The next day I went to the appointed hospital. My appointment for preoperative care was 1:30 pm; I arrived at 1:20 pm; surgery was scheduled for 3:00 pm. The nurse took a brief history and started an IV line. She asked me to sign a consent form and then she could give me some medication to relax. I was calm. Because I had questions, I waited to take the medications. At 4:30 pm, the doctor raged into my room because he was already late and I was not helping-too bad. He told me I did not have the right to ask questions-he was the doctor. He was furious, and I was ready to walk out. He begrudgingly answered my few questions after I reminded him of the Patients' Bill of Rights. I really hated going to surgery with him as the surgeon, but I did it, regardless of my fears. I should have listened to my instincts and gone home.

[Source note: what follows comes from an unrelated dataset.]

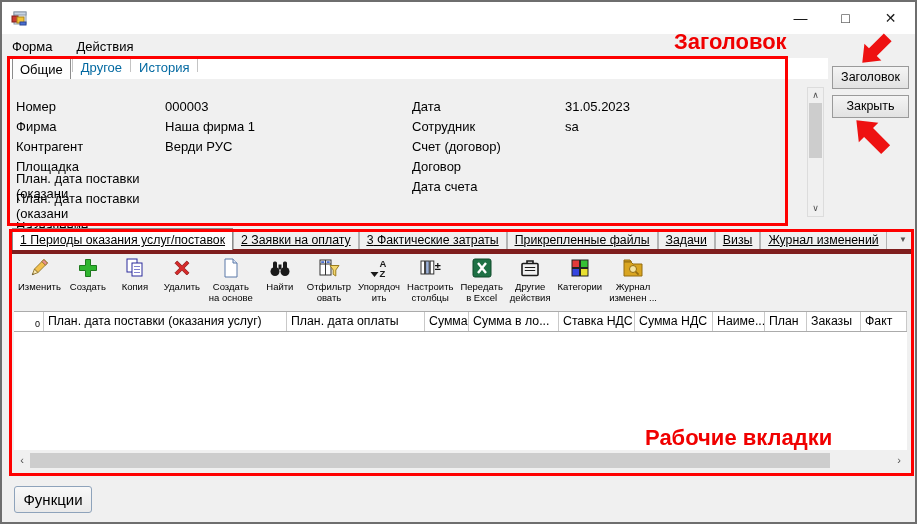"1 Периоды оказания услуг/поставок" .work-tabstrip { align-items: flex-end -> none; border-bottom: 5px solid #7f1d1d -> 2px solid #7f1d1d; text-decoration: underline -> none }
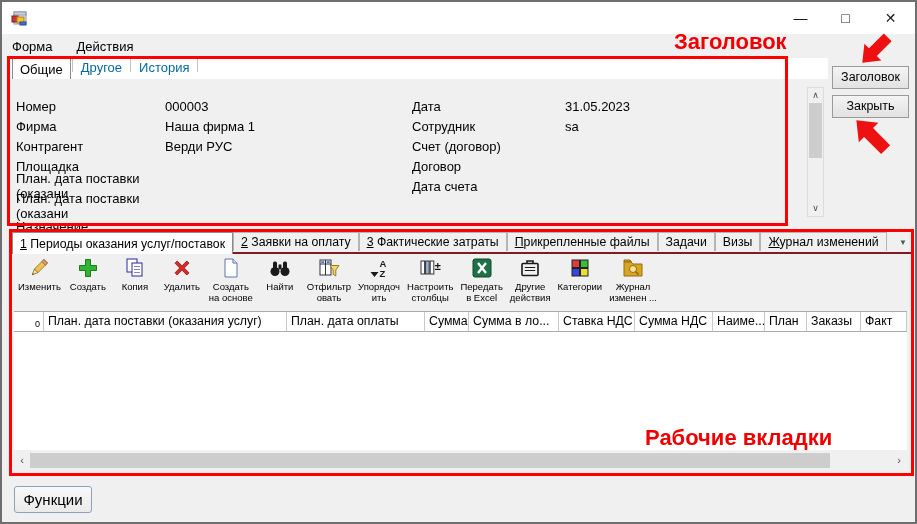"Функции" .func-btn { font-size: 15px -> 12px }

In the operating room, the anesthesiologist took a brief history. I am afraid of masks, so I asked him to place a mask to the side of my face until I was sedated enough to be intubated. He did not do this, and I woke up struggling for breath.


I saw the doctor 10 days after the surgery. At that time, he complained about my care. I again reminded him that he had provided it. He was still furious. He asserted that nurses were the worst patients. I commented that my worst patients were doctors. I had questions and wanted answers. He said I should trust him. Nevertheless, something went wrong during the surgery. I need more care. I asked again to see the other doctor. Again, I was refused.

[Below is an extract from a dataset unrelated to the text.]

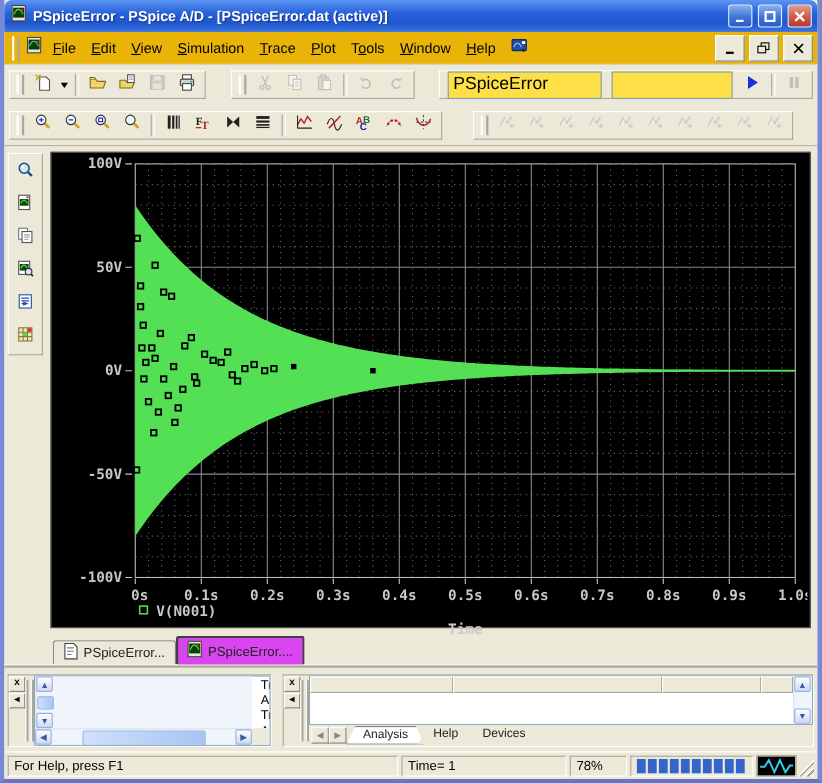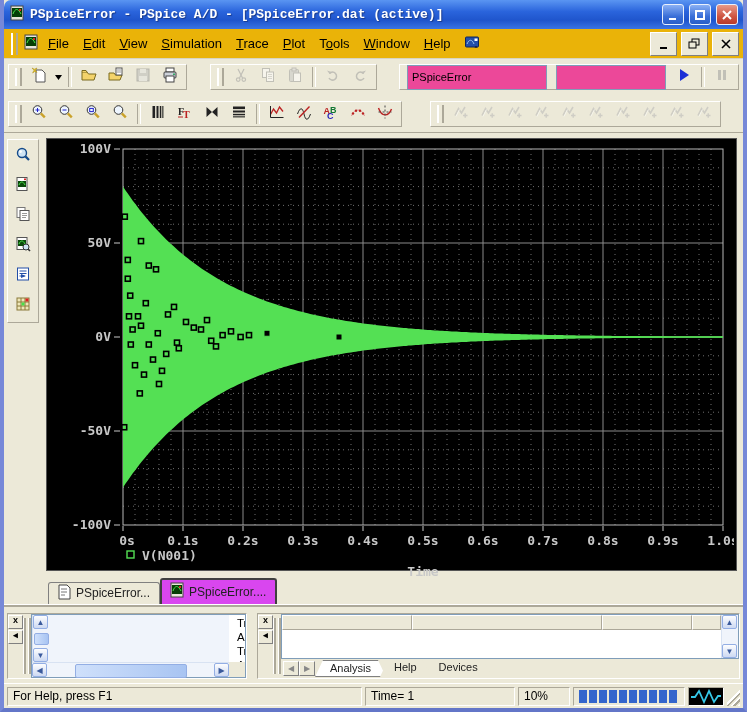"PSpiceError - PSpice A/D -" .titlebar .title { font-family: Liberation Mono, monospace -> none }
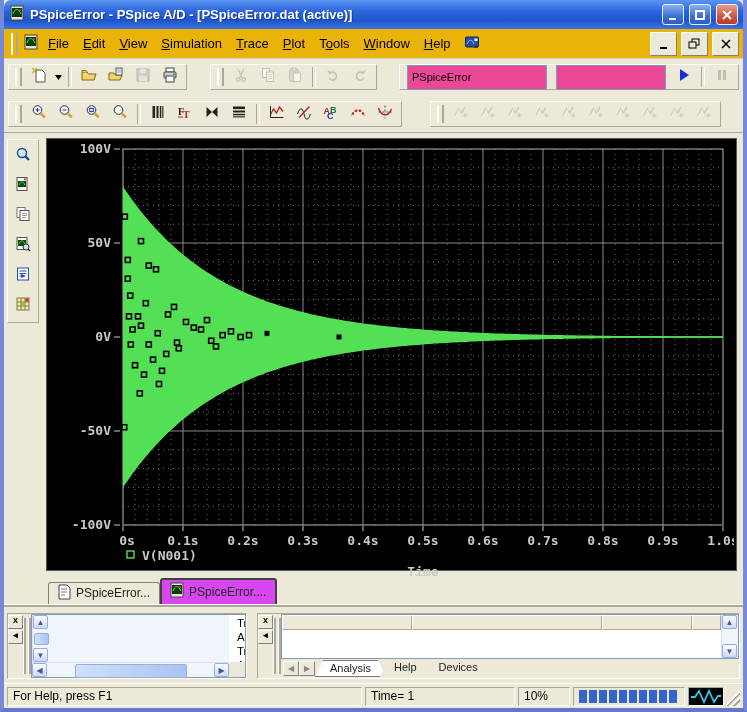"PSpiceError" .tb-edit { background: #ec4899 -> #fde047; font-size: 11px -> 16px }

I return to the physician tomorrow. I expect he will recommend more surgery. He was still furious 2 weeks ago. Patients/nurses should be heard and be very quiet in the presence of the god-like surgeon. I intend to keep the visit and take him a copy of the Patients' Bill of Rights. I am sure the visit will be adversarial. After tomorrow, I will switch groups. I intend to send letters to the state medical association, state licensing bureau, and the hospital. I may sue because something went awry with the surgery.


If doctors who know us treat us this way, can you imagine how patients who are not in the medical field fare? We, as nurses, must be patient advocates, even if the physician is an ogre. Then report the physician's harassment to the proper person. This should not and cannot be allowed to happen. Physicians are ordinary people, just like nurses and others. All should be treated with respect.